**ACTIONS TO TAKE**
a – Which SQL commands does the passage on PostgreSQL bloat mention?
b – In the passage on PostgreSQL bloat, what actually happens to a row when you delete it?

Bloat, or fragmentation, can happen in tables and indexes. It is a side effect of the PostgreSQL multiversion concurrency control (MVCC). MVCC is what enables multiple transactions or sessions to hit the same rows at the same time. When a user runs UPDATE or DELETE statements, dead space is left behind. This dead space is unavailable and takes up disk space.

Under normal use, dead space is often left in the table and indexes after UPDATE and DELETE statements are run. If the database is maintained properly using VACUUM and the workload permits, this dead space can be reused. However, this leftover, unused space can occupy unnecessary disk space for INSERT, UPDATE, DELETE, and SELECT command

When you delete a row, it is not actually deleted. It is only marked as unavailable to future transactions. This dead space is bloat. Every time you run a query against a table, the query checks the visibility flags on individual rows and index entries to determine whether they are available to the transaction. Dead rows add time to a transaction. This is an example of how bloat can lead to poor performance.

**INFORMATION PROVIDED**
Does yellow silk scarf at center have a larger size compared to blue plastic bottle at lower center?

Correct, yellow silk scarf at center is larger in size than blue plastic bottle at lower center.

**IN RESPONSE**
a – UPDATE, DELETE, VACUUM, INSERT, SELECT

b – It is not actually deleted, only marked as unavailable to future transactions.